A prestação de cuidados de saúde constitui outra razão de queixa. “Para conseguir ir ao médico é um problema, e quando não há enfermeiros são os guardas quem dá a medicação”, descreve o mesmo recluso. O relatório explica que, apesar de tudo o que está consagrado na Declaração Universal dos Direitos do Homem e na Constituição Portuguesa a este nível, não se prevê nem sequer a médio prazo que o Serviço Nacional de Saúde tenha condições de assegurar as necessidades dos habitantes das cadeias. “Dada a extrema carência de profissionais de saúde no sistema prisional, foram identificadas necessidades de recrutamento que têm estado a ser paulatinamente supridas”, refere, fazendo notar que no universo da população prisional há um grupo com necessidades especiais, seja por questões de idade, de género, de nacionalidade ou de saúde mental.
Os inimputáveis são, de resto, alvo de especial atenção: o seu confinamento tende a eternizar-se. Impõe-se “manter espaços terapêuticos adequados, desenvolvendo uma estratégia de envolvimento dos serviços de saúde mental que trabalham em ambulatório, reduzindo tempos de internamento e viabilizando o retorno à comunidade”. Outro grupo especialmente prejudicado são as 871 mulheres presas, que, por constituírem apenas 6,4% de uma população maioritariamente masculina, têm poucas cadeias e são por isso frequentemente alojadas longe do local de residência. Do plano de investimentos para a próxima década, que deverá ser concretizado de forma faseada até 2027, com a ajuda de fundos europeus, faz por isso parte a abertura de lugares femininos em vários estabelecimentos prisionais já existentes ou a construir, ao mesmo tempo que Tires, hoje reservada exclusivamente às mulheres, irá abrir-se à população masculina — vinda, por exemplo, da penitenciária de Lisboa, que está para encerrar há vários anos, ou de Caxias, cujo fecho foi agora previsto.

» **TESTE DE COMPREENSÃO**
(a) Diga se cada afirmação está de acordo com o texto sobre o sistema prisional, respondendo sim ou não e citando as palavras do texto que o decidem: (i) as mulheres presas representam 6,4% da população prisional; (ii) Tires continuará reservada apenas às mulheres; (iii) prevê-se que o Serviço Nacional de Saúde consiga, a médio prazo, assegurar as necessidades dos presos.
(b) Prossiga o texto sobre o sistema prisional a partir da última frase apresentada.
Os dados vêm de uma fonte diferente da do texto.

» **DADOS BRUTOS**
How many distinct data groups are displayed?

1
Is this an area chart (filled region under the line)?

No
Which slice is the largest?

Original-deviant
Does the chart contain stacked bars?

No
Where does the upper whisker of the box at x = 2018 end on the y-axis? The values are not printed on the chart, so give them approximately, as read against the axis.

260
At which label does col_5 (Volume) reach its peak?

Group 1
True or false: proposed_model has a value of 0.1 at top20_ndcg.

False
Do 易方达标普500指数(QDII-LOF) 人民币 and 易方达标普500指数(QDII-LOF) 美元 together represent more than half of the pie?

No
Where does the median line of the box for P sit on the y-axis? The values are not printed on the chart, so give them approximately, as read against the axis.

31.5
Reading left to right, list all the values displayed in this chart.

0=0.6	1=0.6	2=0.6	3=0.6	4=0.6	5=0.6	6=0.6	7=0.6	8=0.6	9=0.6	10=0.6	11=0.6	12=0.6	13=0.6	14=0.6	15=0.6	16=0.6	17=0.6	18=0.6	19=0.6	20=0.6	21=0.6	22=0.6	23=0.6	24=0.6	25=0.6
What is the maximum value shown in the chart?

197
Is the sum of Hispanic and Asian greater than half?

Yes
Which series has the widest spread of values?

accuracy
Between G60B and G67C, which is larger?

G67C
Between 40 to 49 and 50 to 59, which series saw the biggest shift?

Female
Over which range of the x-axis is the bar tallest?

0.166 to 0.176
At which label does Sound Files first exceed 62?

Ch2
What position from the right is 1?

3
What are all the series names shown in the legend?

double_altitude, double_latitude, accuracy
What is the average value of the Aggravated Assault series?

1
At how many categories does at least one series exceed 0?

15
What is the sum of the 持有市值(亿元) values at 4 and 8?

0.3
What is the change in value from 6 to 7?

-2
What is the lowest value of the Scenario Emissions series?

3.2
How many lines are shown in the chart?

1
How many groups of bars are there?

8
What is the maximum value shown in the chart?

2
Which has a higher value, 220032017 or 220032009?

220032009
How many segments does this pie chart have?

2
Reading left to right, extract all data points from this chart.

» **RESULTADOS**
(a)
(i) Sim: "por constituírem apenas 6,4% de uma população maioritariamente masculina".
(ii) Não: "Tires, hoje reservada exclusivamente às mulheres, irá abrir-se à população masculina".
(iii) Não: "não se prevê nem sequer a médio prazo que o Serviço Nacional de Saúde tenha condições de assegurar as necessidades dos habitantes das cadeias".

(b)
Os custos do programa totalizam os 446,5 milhões de euros. Verba que, além de obras e equipamentos, pagará também o aumento de pessoal, não apenas de guardas prisionais como também de técnicos, indispensáveis para que a cadeia constitua não apenas um depósito de reclusos ou mesmo uma escola de crime e sim um local passível de reabilitar quem lá está. Através de actividades laborais, por exemplo, mas também de mais horas de recreio ao ar livre e de contactos mais frequentes com a família.
“Alguns destes investimentos poderão acomodar-se numa futura programação financeira nacional específica a apresentar à Assembleia da República, à semelhança do que já acontece com os investimentos das Forças Armadas e das forças de segurança. Outros poderão vir a integrar o Programa Nacional de Investimentos 2030 actualmente em preparação”, dizem os autores do estudo, que querem um parque prisional sem estabelecimentos acima das 600 vagas.